BLAST  Project (40 pts)

Assignments:  In addition to writing on exams and homework, there will be two special assignments.    

Assignment 1. You will be assigned a 20-amino acid sequence from the list below.  Each sequence is a fragment of an actual protein.  Use your sequence to do the following steps and then answer the questions below for your report:  

(a) Do a first BLAST run using your 20 a.a. sequence.  What is your protein? What is the complete amino acid sequence of the protein?  

(b) Now using the entire a.a. sequence, do a second BLAST run to find related sequences.  Carefully select a subset of the related sequences and do a Multiple Sequence Alignment using a program like CLUSTAL W.   Choose related proteins from at least five to eight other diverse organisms, if possible.  Using relatively diverse organisms (archaeal, bacterial, and eukaryotic) will make it easier to identify the most conserved amino acids within the protein.   Prepare a figure or table showing a sequence alignment of your protein and identify the conserved amino acids.  

(c)  Which amino acids (be specific, aa #) do you think are most important for preserving the structure of the protein?  Why?  Which amino acids do you think are most important for the function of the protein?  Why?   

(d) You should find that a structure is known for your protein.  What is the PDB code?

(e)  Using PyMOL (or a similiar program) make an original figure illustrating your protein.  

(f)  In approximately one-half page, briefly describe the function of your protein.  

REPORT / Grading - 40 pts total

1) your name, the date and class, your sequence number and given 20 a.a. sequence, 

2) the name and source of your protein and the complete protein sequence in FASTA format -  5 pts

3)  table showing your multiple sequence alignment using 5 selected BLAST hits - 15 pts

4) PyMOL or similar figure - 10 pts, and

5) a half-page functional summary of your protein - 10 pts.  Tell a clear, story with a  minimum of typos / errors and include two primary references to go with your report.

 

To earn an excellent grade on your reports, you must:

Regarding plagiarism:  Please be aware that plagiarism is considered to be ethically unacceptable. Here is a one suggestion as to how to avoid plagiarism: While reading the sources of information that you plan to use in preparing your assignment, take notes on the content, using your own words.  While preparing your paper, refer to your notes, rather than the original source.  If you feel the need to use a phrase from a source, be sure to put the phrase in quotes, and reference the source.  In these days of the internet, it is very easy to find material that can be easily be plagiarized. Be warned, however, that the existence of the internet makes it much easier than ever before to detect plagiarism.  If you plagiarize in writing assignments, you run a high risk of getting caught, and a high risk of failing the course.

***********************************************************

Select your 20 amino acid sequence for the first writing assignment by the day of your birth from the list below  (e.g. if you were born on September . 29, 1989 - your sequence is RLGADMEDVC GRLVQYRGEV)

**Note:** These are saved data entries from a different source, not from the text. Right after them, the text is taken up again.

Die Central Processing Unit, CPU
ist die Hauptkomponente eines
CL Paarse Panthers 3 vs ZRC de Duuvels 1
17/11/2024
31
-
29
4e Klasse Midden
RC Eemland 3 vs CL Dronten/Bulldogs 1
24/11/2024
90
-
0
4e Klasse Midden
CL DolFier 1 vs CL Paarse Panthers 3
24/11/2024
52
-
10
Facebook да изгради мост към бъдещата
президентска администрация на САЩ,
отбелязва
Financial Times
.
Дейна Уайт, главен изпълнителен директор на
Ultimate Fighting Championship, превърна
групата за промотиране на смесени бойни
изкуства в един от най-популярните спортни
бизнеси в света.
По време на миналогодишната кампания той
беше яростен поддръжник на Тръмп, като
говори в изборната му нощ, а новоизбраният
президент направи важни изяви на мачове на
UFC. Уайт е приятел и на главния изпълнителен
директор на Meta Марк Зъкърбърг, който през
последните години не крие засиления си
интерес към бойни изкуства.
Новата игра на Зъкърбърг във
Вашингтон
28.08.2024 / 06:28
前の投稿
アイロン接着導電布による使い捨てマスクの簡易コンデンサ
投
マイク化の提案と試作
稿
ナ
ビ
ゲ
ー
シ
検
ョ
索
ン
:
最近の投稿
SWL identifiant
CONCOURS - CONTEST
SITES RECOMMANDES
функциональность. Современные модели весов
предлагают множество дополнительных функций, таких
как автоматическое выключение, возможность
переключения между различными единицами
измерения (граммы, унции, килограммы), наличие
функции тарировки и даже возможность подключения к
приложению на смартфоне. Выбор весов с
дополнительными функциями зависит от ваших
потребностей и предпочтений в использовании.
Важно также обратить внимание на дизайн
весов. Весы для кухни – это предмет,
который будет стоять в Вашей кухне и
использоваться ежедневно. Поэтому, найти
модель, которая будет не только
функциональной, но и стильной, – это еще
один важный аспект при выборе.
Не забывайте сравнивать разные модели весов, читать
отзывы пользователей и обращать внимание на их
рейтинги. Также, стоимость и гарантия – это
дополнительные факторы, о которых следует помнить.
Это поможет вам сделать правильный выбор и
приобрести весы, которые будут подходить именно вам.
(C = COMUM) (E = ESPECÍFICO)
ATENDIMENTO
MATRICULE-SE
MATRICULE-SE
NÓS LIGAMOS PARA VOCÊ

             Sequences for CH370  2009  -  BLAST Writing Assignment

 

1)  RYLCKKQGTK KTLQKIGAAC         2)  YKSAIPQEEV KAMAAFCEKK

3)  VELGANWVEG VNGGKMNPIW         4)  IQWEERNVAA IQGPGGKWMI

5)  LEHSPGVVEQ IIRPTGLLDP         6)  TDDLEKVCNE VVDTCLYKGS

7)  FAMLSLGTKA DTHDEILEGL         8)  SADYVMVSAS LGVLQSDLIQ   

9)  HLKEGLVAII DLAVDRLHCS         10) VVVEGVHLCM MMRGVEKQHS

11) HQLKNNPSSR RHITMLWNPD         12) VNFKIRHNIE DGSVQLADHY  

13) VEYMEEEKKT WGTVFKTLKS         14) KGGKHKTGPN LHGLFGRKTG   

15) DTIENVKAKI QDKEGIPPDQ         16) SYMGFEVVRP DHPALPPLDN   

17) LGGYAPGNAY LDGLAQQRRS         18) TFKQECKIKY SERVYDACMD

19) QNNFVHDCVN ITVKEHTVTT         20) VGKKREFVER LTSVAAEIYG

21) MAELLTGRTL FPGTDHIDGL         22) GGNGIVGAQV PLGAGIALAC   

23) TSSFVPLELR VTAASGAPRY         24) PSGNIGANGV AIFESVHGTA   

25) RRSASLHLPK LSITGTYDLK         26) VRRMELKADQ LYKQKIIRGF

27) TQGQIYGIKV DIRDAYGNVK         28) QNRSYSKLLC GLLAERLRIS    

29) RLGADMEDVC GRLVQYRGEV         30) RDNMSVILIC FPNAPKVSPE  

31) LGKKNRSLNG EKVDQVDYLL 

 

Every sequence should have a perfect match with a real protein, but that protein may not have a structure that has been determined.  However, if that is the case you should be able to find a closely related protein that does have a structure available.